Manager's Guide to CSS

Manager's Guide to CSS

Cascading Style Sheets (CSS) are the 'new' way to make the page appear as you want it to. Before CSS, 'tricks' had to be played with HTML if you wanted absolute control over what was displayed to the user on the screen. And, even then, sometimes it just wouldn't come out exactly like you wanted. CSS offers to change all of that with absolute control over the visual representaion of your information.

Many HTML tags have certain display properties associated to them by default. CSS allows you to override those default properties and set your own. That's it in a nutshell. It may seem funny now big of a deal has been made over this until you've struggled for hours and still find yourself unable to get a page to look like you want with standard HTML controls. It happens more often than you'd think.

There are three basic ways to incorporate style sheets:

1) Inline with the text. Kinda like a 'fancy' HTML tag.

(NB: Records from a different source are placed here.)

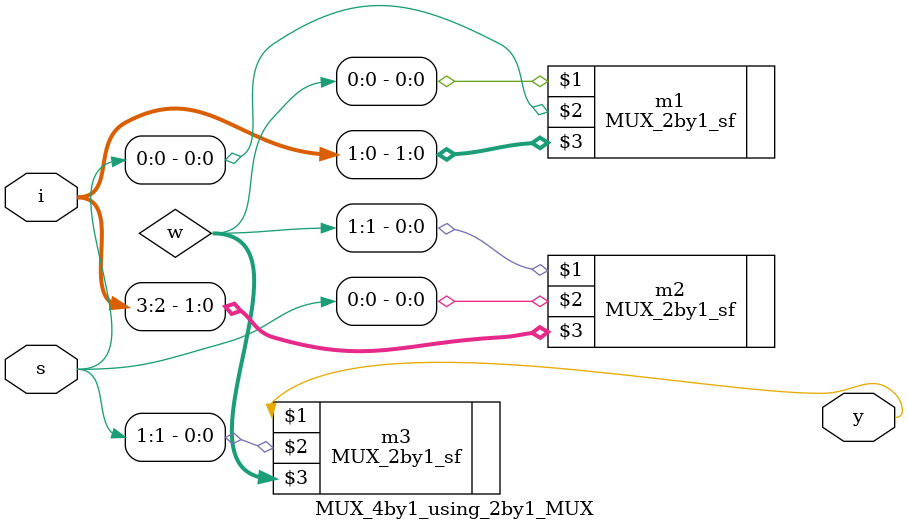
<source format=v>
`timescale 1ns / 1ps


module MUX_4by1_using_2by1_MUX(y,s,i);
input [3:0]i;
input [1:0]s;
output y;
wire [1:0]w;

MUX_2by1_sf m1(w[0],s[0],i[1:0]);
MUX_2by1_sf m2(w[1],s[0],i[3:2]);
MUX_2by1_sf m3(y,s[1],w[1:0]);
endmodule

</source>
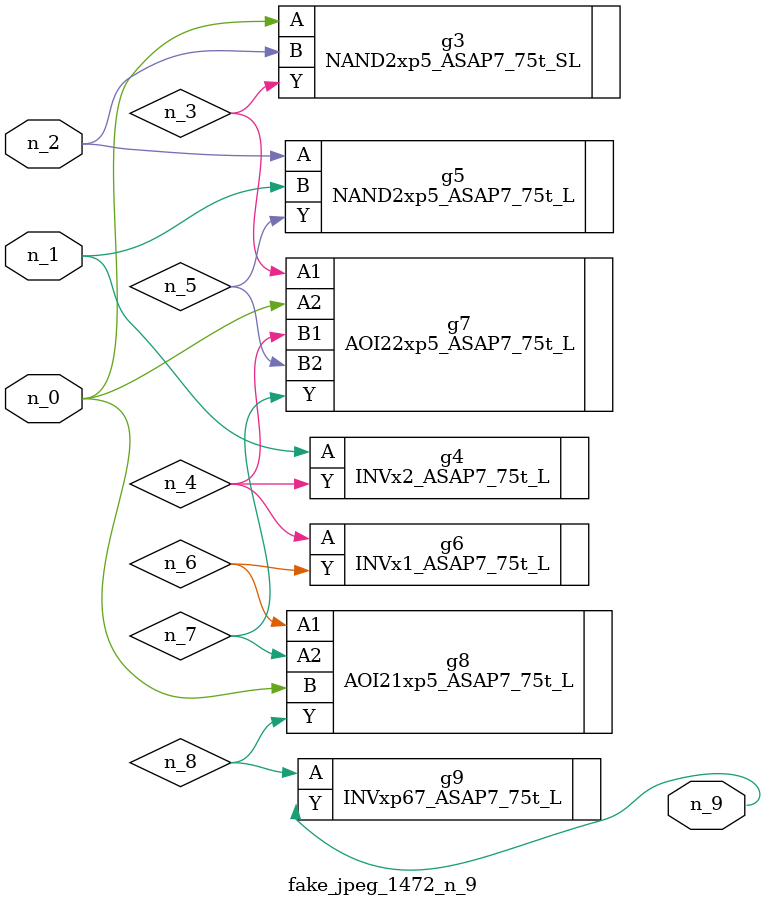
<source format=v>
module fake_jpeg_1472_n_9 (n_0, n_2, n_1, n_9);

input n_0;
input n_2;
input n_1;

output n_9;

wire n_3;
wire n_4;
wire n_8;
wire n_6;
wire n_5;
wire n_7;

NAND2xp5_ASAP7_75t_SL g3 ( 
.A(n_0),
.B(n_2),
.Y(n_3)
);

INVx2_ASAP7_75t_L g4 ( 
.A(n_1),
.Y(n_4)
);

NAND2xp5_ASAP7_75t_L g5 ( 
.A(n_2),
.B(n_1),
.Y(n_5)
);

INVx1_ASAP7_75t_L g6 ( 
.A(n_4),
.Y(n_6)
);

AOI21xp5_ASAP7_75t_L g8 ( 
.A1(n_6),
.A2(n_7),
.B(n_0),
.Y(n_8)
);

AOI22xp5_ASAP7_75t_L g7 ( 
.A1(n_3),
.A2(n_0),
.B1(n_4),
.B2(n_5),
.Y(n_7)
);

INVxp67_ASAP7_75t_L g9 ( 
.A(n_8),
.Y(n_9)
);


endmodule
</source>
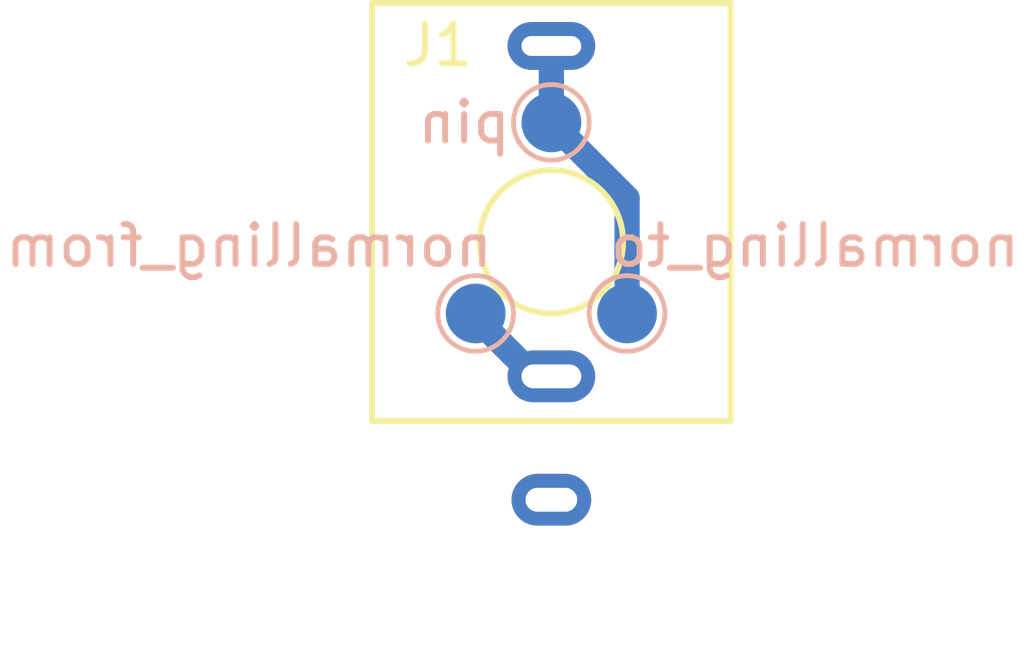
<source format=kicad_pcb>
(kicad_pcb (version 20211014) (generator pcbnew)

  (general
    (thickness 1.6)
  )

  (paper "A4")
  (layers
    (0 "F.Cu" signal)
    (31 "B.Cu" signal)
    (32 "B.Adhes" user "B.Adhesive")
    (33 "F.Adhes" user "F.Adhesive")
    (34 "B.Paste" user)
    (35 "F.Paste" user)
    (36 "B.SilkS" user "B.Silkscreen")
    (37 "F.SilkS" user "F.Silkscreen")
    (38 "B.Mask" user)
    (39 "F.Mask" user)
    (40 "Dwgs.User" user "User.Drawings")
    (41 "Cmts.User" user "User.Comments")
    (42 "Eco1.User" user "User.Eco1")
    (43 "Eco2.User" user "User.Eco2")
    (44 "Edge.Cuts" user)
    (45 "Margin" user)
    (46 "B.CrtYd" user "B.Courtyard")
    (47 "F.CrtYd" user "F.Courtyard")
    (48 "B.Fab" user)
    (49 "F.Fab" user)
  )

  (setup
    (pad_to_mask_clearance 0.2)
    (pcbplotparams
      (layerselection 0x00010fc_ffffffff)
      (disableapertmacros false)
      (usegerberextensions false)
      (usegerberattributes false)
      (usegerberadvancedattributes false)
      (creategerberjobfile false)
      (svguseinch false)
      (svgprecision 6)
      (excludeedgelayer true)
      (plotframeref false)
      (viasonmask false)
      (mode 1)
      (useauxorigin false)
      (hpglpennumber 1)
      (hpglpenspeed 20)
      (hpglpendiameter 15.000000)
      (dxfpolygonmode true)
      (dxfimperialunits true)
      (dxfusepcbnewfont true)
      (psnegative false)
      (psa4output false)
      (plotreference true)
      (plotvalue true)
      (plotinvisibletext false)
      (sketchpadsonfab false)
      (subtractmaskfromsilk false)
      (outputformat 1)
      (mirror false)
      (drillshape 1)
      (scaleselection 1)
      (outputdirectory "")
    )
  )

  (net 0 "")
  (net 1 "GND")
  (net 2 "Pin0")
  (net 3 "Normalling0")

  (footprint "Connector_Thonk:ThonkiconnJack" (layer "F.Cu") (at 0 0))

  (footprint "TestPoint:TestPoint_Pad_D1.5mm" (layer "B.Cu") (at 0 -3))

  (footprint "TestPoint:TestPoint_Pad_D1.5mm" (layer "B.Cu") (at -1.9 1.8))

  (footprint "TestPoint:TestPoint_Pad_D1.5mm" (layer "B.Cu") (at 1.9 1.8))

  (gr_circle (center 0 0) (end 3.25 0) (layer "Eco1.User") (width 0.12) (fill none) (tstamp 59a3b5d4-db89-4a22-954e-d46b43efc690))
  (gr_text "pin" (at -0.95 -3) (layer "B.SilkS") (tstamp 00000000-0000-0000-0000-0000608a8c55)
    (effects (font (size 1 1) (thickness 0.15)) (justify left mirror))
  )
  (gr_text "normalling_from" (at -1.4 0.1) (layer "B.SilkS") (tstamp 00000000-0000-0000-0000-000060b90fda)
    (effects (font (size 1 1) (thickness 0.15)) (justify left mirror))
  )
  (gr_text "normalling_to" (at 1.4 0.1) (layer "B.SilkS") (tstamp 00000000-0000-0000-0000-000060bc9433)
    (effects (font (size 1 1) (thickness 0.15)) (justify right mirror))
  )

  (segment (start 0 -3) (end 1.9 -1.1) (width 0.635) (layer "B.Cu") (net 2) (tstamp 3e85d744-303d-40e2-9b44-ef2f7bbaf688))
  (segment (start 1.9 -1.1) (end 1.9 1.8) (width 0.635) (layer "B.Cu") (net 2) (tstamp 819a3f3a-72ff-4da6-84cb-49050e88810b))
  (segment (start 0 -4.92) (end 0 -3) (width 0.635) (layer "B.Cu") (net 2) (tstamp ed1f53de-4eb1-4ac1-b761-f8dc3a1c9e49))
  (segment (start -1.9 1.8) (end -1.9 1.9) (width 0.635) (layer "B.Cu") (net 3) (tstamp 008a5c92-3565-4f80-80ad-eb9fb655b017))
  (segment (start -0.42 3.38) (end 0 3.38) (width 0.635) (layer "B.Cu") (net 3) (tstamp 23a0f662-3031-4802-b3ca-4277e884e8bb))
  (segment (start -1.9 1.9) (end -0.42 3.38) (width 0.635) (layer "B.Cu") (net 3) (tstamp 2ba08120-7d71-4f81-ad72-753d212c7a82))

)

</source>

2) In the header of the document.

3) With an external document.

Inline styles require a lot of typing and I'm lazy, so I won't bother with that for right now. Including the styles in a header simply moves the location of the display properties. Neat idea to centrally locate the information, but it still doesn't save a lot of work for me. Finally, using an external style sheet allows all of your pages access to the same disply controls and you only have to write it once. Sounds like the lazy man's solution to me. Just what the doctor ordered.

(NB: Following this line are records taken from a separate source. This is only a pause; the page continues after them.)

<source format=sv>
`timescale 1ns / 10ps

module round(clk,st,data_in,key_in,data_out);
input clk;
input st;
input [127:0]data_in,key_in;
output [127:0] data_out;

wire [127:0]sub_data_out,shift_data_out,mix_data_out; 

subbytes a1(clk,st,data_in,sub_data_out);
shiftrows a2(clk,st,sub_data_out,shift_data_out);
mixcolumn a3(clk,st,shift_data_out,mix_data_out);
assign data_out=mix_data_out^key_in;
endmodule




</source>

From here, we could either create the document, then the style sheets or vice versa. They both have to be in place to work. I'll assume that, like me, you already have pages out there and you simply want to learn more about this 'CSS thing', so we'll make the extrnal CSS document first. If you need assistance in creating a HTML page, go see my tutorial series on that at The Manager's Guide to HTML.

Begin by creating a text file much like you did with your HTML files, only this time call it filename.css instead of filename.html. While we can control the display of existing tags, I pretty much am happy working within the constraints of standard HTML for that. I would much rather use CSS for what it does better than standard HTML, creating custom tags and saving me work.

In the process of documenting everything, I have created a series of web pages with step by step procedures. While I can create the output I want with stabndard HTML. the process has been quite tedious and has to be repeated for each page. I'm looking for an easier way.

To see what I'm aiming for as final output, look at the page done in standard HTML describing the procedure for when cron is down on a production server (Don't worry if this doesn't mean a thing to you, it wouldn't unless you are a UNIX weenie). The format is the important part. iThe header is fine with standard HTML as is the standard black text. I want commands to appear exactly as typed in red. I want the resulting display to be in blue text. Ideally, I would like that to also be in the same font as a terminal (courier), but that is not absolutely necessary. Because of the difficulty of doing that in standard HTML, I was willing to live without it. Now, with CSS, it's not much more difficult than settling for the default font. What I ireally objected to is that the command to make the red text appear is:

<FONT color="red"> ls </FONT>

Wow, a lot of typing to get two characters to show up in red, huh? The same thing was required every time I wanedt the blue text to show up. With CSS, I can create my own tag called to represent a command to be typed and I'll create a text file named procs.css (procs is short for procedures). iThe entire file consists of the two lines:

cmd {color:red; font:"courier"}
dsply {color:blue font:"courier"}

About the same amount of work to do one line of each text style now does it for the entire document and all other such documents. Now I have to doctor the HTML document to take advantage of this. I'll copy the file cron_down.html into a new file cron_css.html. Now, the conversion process won't save me a lot of work since I'll essentially just be undoing the HTML I have already created. The work savings is realized with all future documents created like this. And, if I decide I don't like the output in the future, I can change all the documents by changing the one css file.

To link an external style sheet to a web page, in the <HEAD> section of the page, type in:

<LINK REL=stylesheet TYPE="text/css" HREF=filename.css >

where filename.css is the name of the external CSS style sheet. If the style sheet is not in the same directory as the web page (or even on a different server!!) then the path to the file must be included.